## Exercise details
In the listing below, the answer starts at the line that has "کمک های خودجوشی" and stops after the line that has "çok akıllı olduklarını"; please repeat that part exactly and nothing more.
[[ Data, beginning ]]
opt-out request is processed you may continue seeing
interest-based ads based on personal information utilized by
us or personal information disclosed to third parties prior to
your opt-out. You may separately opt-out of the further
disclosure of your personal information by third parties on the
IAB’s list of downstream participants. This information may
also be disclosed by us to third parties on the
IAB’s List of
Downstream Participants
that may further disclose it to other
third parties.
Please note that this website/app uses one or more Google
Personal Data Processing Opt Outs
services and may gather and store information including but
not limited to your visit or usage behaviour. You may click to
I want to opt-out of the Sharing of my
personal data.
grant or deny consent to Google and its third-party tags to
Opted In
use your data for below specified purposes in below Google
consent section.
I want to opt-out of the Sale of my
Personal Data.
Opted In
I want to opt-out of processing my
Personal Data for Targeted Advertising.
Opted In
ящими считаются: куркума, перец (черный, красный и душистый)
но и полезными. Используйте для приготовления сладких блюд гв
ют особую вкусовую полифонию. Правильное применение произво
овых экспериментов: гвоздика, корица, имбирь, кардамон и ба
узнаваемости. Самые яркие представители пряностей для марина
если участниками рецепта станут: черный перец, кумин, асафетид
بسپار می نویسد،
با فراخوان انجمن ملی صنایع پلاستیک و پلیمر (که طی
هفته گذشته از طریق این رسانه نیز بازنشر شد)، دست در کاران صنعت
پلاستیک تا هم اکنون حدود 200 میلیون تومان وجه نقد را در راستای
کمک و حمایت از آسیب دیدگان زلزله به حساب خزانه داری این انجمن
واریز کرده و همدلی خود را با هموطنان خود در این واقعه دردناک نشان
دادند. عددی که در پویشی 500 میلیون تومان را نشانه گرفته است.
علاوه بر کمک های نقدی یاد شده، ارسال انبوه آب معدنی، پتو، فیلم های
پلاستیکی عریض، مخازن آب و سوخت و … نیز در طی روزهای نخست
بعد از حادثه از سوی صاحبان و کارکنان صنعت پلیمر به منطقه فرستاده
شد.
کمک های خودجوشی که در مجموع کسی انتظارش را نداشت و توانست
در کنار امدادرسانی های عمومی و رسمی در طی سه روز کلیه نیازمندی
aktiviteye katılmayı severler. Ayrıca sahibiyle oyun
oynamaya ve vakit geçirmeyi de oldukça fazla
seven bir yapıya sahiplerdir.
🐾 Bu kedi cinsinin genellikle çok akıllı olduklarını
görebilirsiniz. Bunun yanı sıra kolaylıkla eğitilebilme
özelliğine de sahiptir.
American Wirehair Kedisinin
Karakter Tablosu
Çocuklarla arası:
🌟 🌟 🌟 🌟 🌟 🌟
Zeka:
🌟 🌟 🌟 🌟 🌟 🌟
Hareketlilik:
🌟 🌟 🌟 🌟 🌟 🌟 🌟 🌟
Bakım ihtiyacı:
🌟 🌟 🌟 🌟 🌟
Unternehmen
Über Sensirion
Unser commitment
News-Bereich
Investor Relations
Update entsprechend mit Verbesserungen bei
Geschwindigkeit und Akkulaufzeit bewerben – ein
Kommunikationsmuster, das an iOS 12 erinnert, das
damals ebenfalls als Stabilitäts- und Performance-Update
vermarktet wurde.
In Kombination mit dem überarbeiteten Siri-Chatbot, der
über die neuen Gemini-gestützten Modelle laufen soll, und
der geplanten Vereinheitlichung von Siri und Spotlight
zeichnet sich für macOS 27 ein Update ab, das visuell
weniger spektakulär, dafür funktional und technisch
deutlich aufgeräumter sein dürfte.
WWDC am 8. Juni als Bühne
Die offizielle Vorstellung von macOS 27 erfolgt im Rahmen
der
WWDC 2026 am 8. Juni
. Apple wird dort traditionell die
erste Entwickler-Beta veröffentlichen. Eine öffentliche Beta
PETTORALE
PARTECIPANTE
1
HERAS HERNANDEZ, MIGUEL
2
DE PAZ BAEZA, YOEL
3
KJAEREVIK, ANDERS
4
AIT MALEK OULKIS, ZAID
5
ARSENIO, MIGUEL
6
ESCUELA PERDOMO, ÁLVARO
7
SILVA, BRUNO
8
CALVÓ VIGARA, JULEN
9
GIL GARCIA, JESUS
[[ Data, end ]]
## Answer box
کمک های خودجوشی که در مجموع کسی انتظارش را نداشت و توانست
در کنار امدادرسانی های عمومی و رسمی در طی سه روز کلیه نیازمندی
aktiviteye katılmayı severler. Ayrıca sahibiyle oyun
oynamaya ve vakit geçirmeyi de oldukça fazla
seven bir yapıya sahiplerdir.
🐾 Bu kedi cinsinin genellikle çok akıllı olduklarını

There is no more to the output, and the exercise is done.